The local resource control includes power control, monitoring the MAC and PHY functions, modifying the contents of the neighbor advertisement message, assisting the local service flow management function and policy management for service flow admission control, making determinations and conducting actions based on radio resource policy, assisting the local handover functions. 

The radio resource control functional entity may reside in BS, in ASN-GW, or as a standalone server in an ASN, and is responsible for collection of radio resource indicators from associated RRAs. The RRC can be collocated with RRA in the BS. The RRC functional entity may communicate with other RRCs in neighboring BSs which may be in the same or different ASN. The RRC may also reside in the ASN-GW and communicate to other RRAs across R6 reference point. When the RRC is located in the ASN, each RRA is associated with exactly one RRC. The RRC relay functional entity may reside in ASN-GW for the purpose of relaying RRM messages. The RRC relay cannot terminate RRM messages, but only relays them to the final destination RRC. Standard RRM procedures are required between RRA and RRC, and between RRCs across network interfaces to ensure interoperability.
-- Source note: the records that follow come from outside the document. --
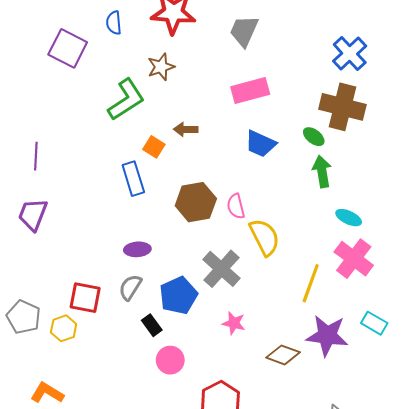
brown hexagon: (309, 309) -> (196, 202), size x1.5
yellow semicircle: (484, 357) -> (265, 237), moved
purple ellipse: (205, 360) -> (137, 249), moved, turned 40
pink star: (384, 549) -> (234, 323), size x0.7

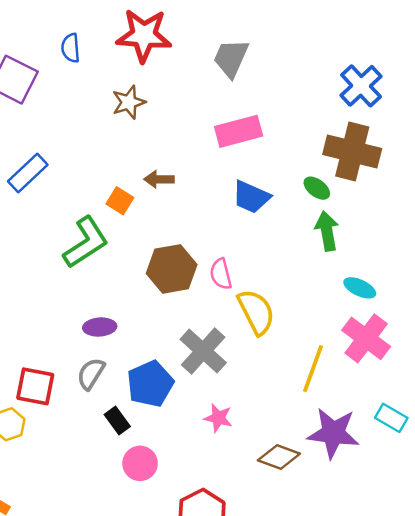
green L-shape: (126, 100) -> (86, 242), moved
blue rectangle: (133, 179) -> (28, 173), moved, turned 64

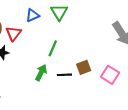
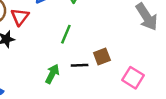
green arrow: (41, 73) -> (52, 74), moved
pink square: (110, 75) -> (133, 78), moved

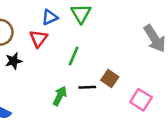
red triangle: (20, 17) -> (39, 39), moved
brown square: (102, 57) -> (110, 78), turned -35

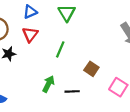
blue triangle: (50, 17) -> (30, 12), moved
black line: (87, 87) -> (72, 91), moved

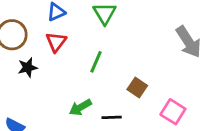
green arrow: (48, 84) -> (80, 107), turned -147

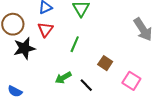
black star: (28, 68) -> (24, 48), size x1.5
black line: (112, 117) -> (86, 85), turned 48

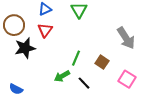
gray arrow: (143, 29) -> (126, 38), moved
green line: (75, 44) -> (76, 58), moved

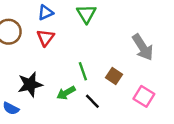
black star: (25, 48) -> (30, 84), moved
green line: (76, 58) -> (83, 71), turned -42

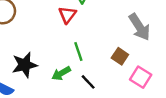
red triangle: (46, 38) -> (67, 15), moved
brown square: (114, 76) -> (120, 56), moved

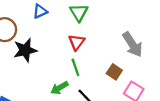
red triangle: (67, 15) -> (77, 42), moved
black star: (25, 65) -> (25, 50), moved

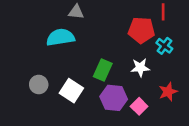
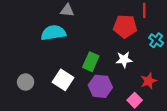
cyan cross: (164, 46) -> (156, 40), moved
gray circle: (39, 84) -> (26, 82), moved
pink square: (139, 106) -> (135, 100), moved

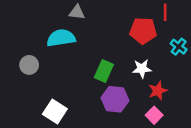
white square: (63, 80) -> (55, 112), moved
red star: (149, 81) -> (158, 91), moved
gray circle: (26, 82) -> (29, 65), moved

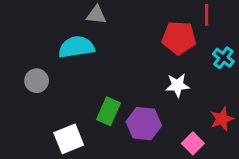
green rectangle: (104, 71) -> (109, 111), moved
red star: (158, 91) -> (222, 119), moved
white square: (55, 112) -> (69, 139), turned 35

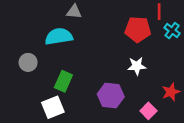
cyan cross: (223, 58) -> (172, 31), moved
green rectangle: (109, 111) -> (63, 81), moved

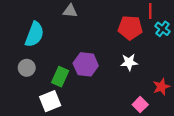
cyan semicircle: (59, 36) -> (34, 34), moved, turned 120
gray circle: (28, 62) -> (27, 68), moved
purple hexagon: (111, 95) -> (86, 64), moved

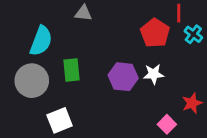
red pentagon: (130, 28) -> (155, 33), turned 30
purple hexagon: (86, 64) -> (123, 77), moved
gray circle: (27, 68) -> (32, 81), size x1.6
green rectangle: (60, 77) -> (71, 70), moved, turned -30

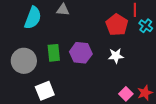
cyan semicircle: (41, 41) -> (33, 18), moved
purple hexagon: (123, 77) -> (81, 53), moved
red star: (192, 103) -> (145, 93), moved

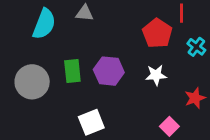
cyan cross: (146, 26) -> (196, 47), moved
white square: (45, 91) -> (91, 122), moved
red star: (145, 93) -> (195, 98), moved

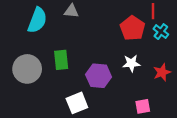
cyan cross: (196, 47) -> (161, 32), moved
purple hexagon: (109, 71) -> (99, 76), moved
red star: (195, 98) -> (162, 72), moved
pink square: (169, 126) -> (143, 106), turned 35

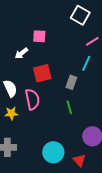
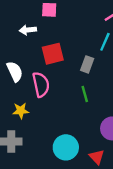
white arrow: (21, 53) -> (28, 30), turned 32
yellow star: (11, 113) -> (21, 111), moved

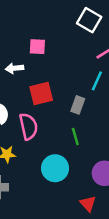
cyan circle: (66, 147) -> (55, 168), moved

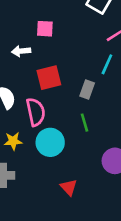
cyan circle: (55, 168) -> (50, 142), moved
red triangle: (88, 204) -> (69, 187), moved

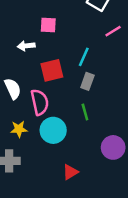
cyan line: (107, 64) -> (84, 57), moved
red triangle: (69, 187) -> (70, 172), turned 42

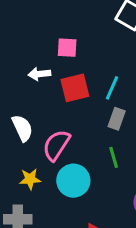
red square: (52, 70) -> (75, 88), moved
pink semicircle: (40, 102) -> (56, 145), turned -135

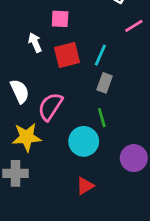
white arrow: (39, 74) -> (35, 43), turned 72
yellow star: (30, 179) -> (27, 137), size x1.5
cyan circle: (73, 181) -> (84, 141), moved

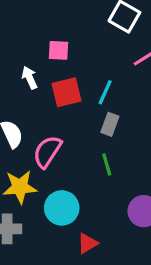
cyan circle: (84, 141) -> (62, 208), moved

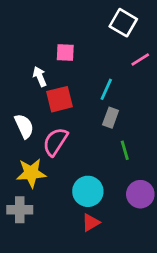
red square: (67, 92) -> (60, 99), moved
green line: (107, 165) -> (125, 150), moved
cyan circle: (62, 208) -> (88, 191), moved

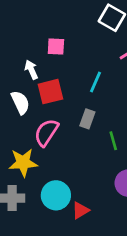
gray rectangle: (111, 118) -> (87, 119), moved
white semicircle: (24, 126) -> (20, 102), moved
cyan circle: (88, 191) -> (56, 195), moved

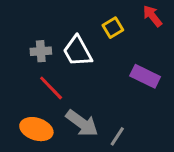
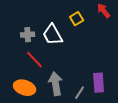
purple rectangle: (145, 76) -> (99, 83), moved, turned 60
gray arrow: (82, 123) -> (56, 84), turned -135

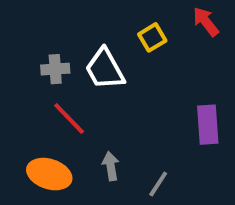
purple rectangle: (99, 83) -> (208, 125), moved
gray arrow: (56, 84) -> (111, 166), size x0.6

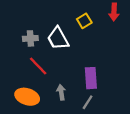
red arrow: (206, 22) -> (114, 12), turned -140
purple rectangle: (208, 125) -> (91, 78), moved

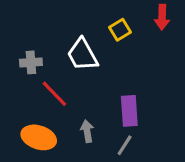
gray cross: (30, 38) -> (31, 62), moved

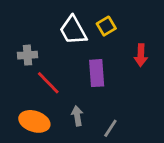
red arrow: (162, 17) -> (141, 55), moved
white trapezoid: (82, 55) -> (73, 30), moved
purple rectangle: (129, 111) -> (97, 73), moved

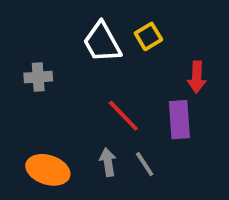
purple rectangle: (97, 73) -> (179, 120), moved
red line: (48, 83) -> (123, 116), moved
gray line: (110, 128) -> (145, 164), moved, turned -66

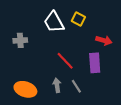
yellow square: (148, 36) -> (78, 19), turned -32
red arrow: (197, 77) -> (104, 40), turned -77

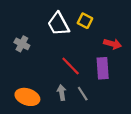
gray cross: (20, 40) -> (22, 44), turned 32

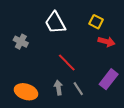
yellow square: (85, 21) -> (96, 22), moved
purple rectangle: (103, 68) -> (109, 79), moved, turned 42

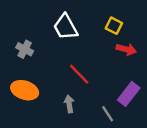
gray line: (78, 89) -> (108, 114), moved
orange ellipse: (26, 92) -> (25, 90), moved

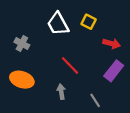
yellow square: (114, 26) -> (89, 22), moved
purple rectangle: (129, 94) -> (114, 71), moved

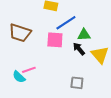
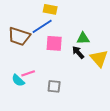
blue line: (66, 23) -> (42, 26), moved
gray square: (77, 83) -> (54, 86), moved

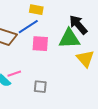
green triangle: (83, 38) -> (69, 39), size x1.6
black arrow: (78, 52) -> (78, 25), moved, size x1.5

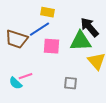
gray square: (40, 87) -> (71, 83), moved

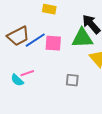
blue line: (40, 29) -> (35, 40), moved
brown trapezoid: (17, 39) -> (18, 36), turned -45

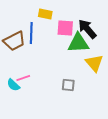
blue line: (35, 40) -> (31, 33), moved, turned -55
pink square: (53, 43) -> (65, 28), moved

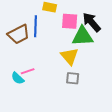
yellow triangle: (94, 63) -> (70, 56), moved

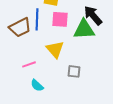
pink square: (70, 21) -> (60, 19), moved
yellow triangle: (70, 56) -> (55, 49), moved
cyan semicircle: (18, 78) -> (37, 85), moved

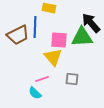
pink square: (60, 19) -> (59, 40), moved
pink line: (29, 64) -> (42, 79), moved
These procedures are classified into two types: information reporting procedures for delivery of BS radio resource indicators from RRA to RRC; and between RRCs and decision support procedures from RRC to RRA for communicating recommendations on aggregated RRM status (e.g., in neighboring BSs) for various purposes. 

The RRM primitives can be used either to report radio resource indicators (i.e., from RRA to RRC or between RRCs) or to communicate decisions from RRC to RRA. The former type of primitive is called information reporting primitive and the latter is called decision support primitive. The available radio resource information provided by the RRAs to RRC is used by RRC for load balancing. The RRC may interact with the handover controller to ensure load balance.